5. PENINGGALAN-PENINGGALAN KERAJAAN MATARAM KUNO
a. Candi Arjuna Candi ini mirip dengan candi-candi di komples Gedong Sanga. Berdenah dasar persegi
dengan luas sekitar ukuran sekitar 4 m2. Tubuh candi berdiri diatas batur setinggi sekitar 1 m. Di sisi barat terdapat tangga menuju pintu masuk ke ruangan kecil dalam tubuh candi. Pintu
candi dilengkapi dengan semacam bilik penampil yang menjorok keluar sekitar 1 m dari tubuh candi.
b. Candi Semar Candi ini letaknya berhadapan dengan Candi Arjuna. Denah dasarnya berbentuk persegi
empat membujur arah utara-selatan. Batur candi setinggi sekitar 50 cm, polos tanpa hiasan. Tangga menuju pintu masuk ke ruang dalam tubuh candi terdapat di sisi timur. Pintu masuk
tidak dilengkapi bilik penampil. Ambang pintu diberi bingkai dengan hiasan pola kertas tempel dan kepala naga di pangkalnya. Di atas ambang pintu terdapat Kalamakara tanpa
rahang bawah.
3. Candi Puntadewa Ukuran Candi Puntadewa tidak terlalu besar, namun candi ini tampak lebih tinggi. Tubuh
candi berdiri di atas batur bersusun setinggi sekitar 2,5 m.

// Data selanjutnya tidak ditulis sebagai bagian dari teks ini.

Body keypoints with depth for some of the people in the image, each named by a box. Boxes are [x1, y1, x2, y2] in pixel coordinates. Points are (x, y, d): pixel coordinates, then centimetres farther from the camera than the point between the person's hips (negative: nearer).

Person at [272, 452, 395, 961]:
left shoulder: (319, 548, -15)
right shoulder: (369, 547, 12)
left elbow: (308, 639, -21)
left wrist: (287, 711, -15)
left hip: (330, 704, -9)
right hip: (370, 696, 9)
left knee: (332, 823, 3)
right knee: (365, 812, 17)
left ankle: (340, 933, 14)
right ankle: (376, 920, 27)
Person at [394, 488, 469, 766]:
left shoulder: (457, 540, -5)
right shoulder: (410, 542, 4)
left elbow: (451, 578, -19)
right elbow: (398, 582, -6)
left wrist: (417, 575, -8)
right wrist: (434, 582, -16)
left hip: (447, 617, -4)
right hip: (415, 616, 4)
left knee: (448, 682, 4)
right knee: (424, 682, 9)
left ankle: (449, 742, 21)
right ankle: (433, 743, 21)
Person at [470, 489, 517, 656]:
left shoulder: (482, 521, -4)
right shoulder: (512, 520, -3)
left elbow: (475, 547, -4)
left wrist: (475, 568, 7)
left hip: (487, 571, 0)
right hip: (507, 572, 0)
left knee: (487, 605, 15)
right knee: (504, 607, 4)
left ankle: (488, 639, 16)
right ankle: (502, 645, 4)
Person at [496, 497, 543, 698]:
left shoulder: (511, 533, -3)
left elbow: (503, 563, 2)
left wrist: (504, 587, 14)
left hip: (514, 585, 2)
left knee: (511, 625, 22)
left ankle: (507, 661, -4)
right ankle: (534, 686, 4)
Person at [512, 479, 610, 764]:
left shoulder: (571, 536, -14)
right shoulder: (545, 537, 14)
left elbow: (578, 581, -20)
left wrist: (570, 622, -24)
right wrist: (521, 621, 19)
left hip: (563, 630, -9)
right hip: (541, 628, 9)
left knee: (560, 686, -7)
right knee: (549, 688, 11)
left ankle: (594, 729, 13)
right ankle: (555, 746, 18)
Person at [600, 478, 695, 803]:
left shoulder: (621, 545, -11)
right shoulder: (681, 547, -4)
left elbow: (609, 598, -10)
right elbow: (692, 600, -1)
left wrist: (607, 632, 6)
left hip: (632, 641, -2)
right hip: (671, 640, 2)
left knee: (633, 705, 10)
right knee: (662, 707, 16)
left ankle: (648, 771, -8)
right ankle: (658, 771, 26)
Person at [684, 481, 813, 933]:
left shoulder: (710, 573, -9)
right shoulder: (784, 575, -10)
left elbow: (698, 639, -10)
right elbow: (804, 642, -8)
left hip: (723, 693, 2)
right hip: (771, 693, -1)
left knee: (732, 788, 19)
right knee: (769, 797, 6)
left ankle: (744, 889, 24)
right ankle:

Tangga menuju pintu masuk ke dalam ruang dalam tubuh candi dilengkapi pipi candi dan dibuat bersusun dua, sesuai dengan
batur candi. Atap candi mirip dengan atap Candi Sembadra, yaitu berbentuk kubus besar. Puncak atap
juga sudah hancur, sehingga tidak terlihat lagi bentuk aslinya. Di keempat sisi atap juga terdapat relung kecil seperti tempat menaruh arca. Pintu dilengkapi dengan bilik penampil
dan diberi bingkai yang berhiaskan motif kertas tempel.
4. Candi Sembrada Batur candi setinggi sekitar 50 cm dengan denah dasar berbentuk bujur sangkar. Di
pertengahan sisi selatan, timur dan utara terdapat bagian yang menjorok keluar, membentuk relung seperti bilik penampil. Pintu masuk terletak di sisi barat dan, dilengkapi dengan bilik
penampil. Adanya bilik penampil di sisi barat dan relung di ketiga sisi lainnya membuat bentuk tubuh candi tampak seperti poligon.
5. Candi Srikandi Candi ini terletak di utara Candi Arjuna. Batur candi setinggi sekitar 50 cm dengan denah
dasar berbentuk kubus. Di sisi timur terdapat tangga dengan bilik penampil. Pada dinding utara terdapat pahatan yang menggambarkan Wisnu, pada dinding timur menggambarkan
Syiwa dan pada dinding selatan menggambarkan Brahma. Sebagian besar pahatan tersebut sudah rusak. Atap candi sudah rusak sehingga tidak terlihat lagi bentuk aslinya.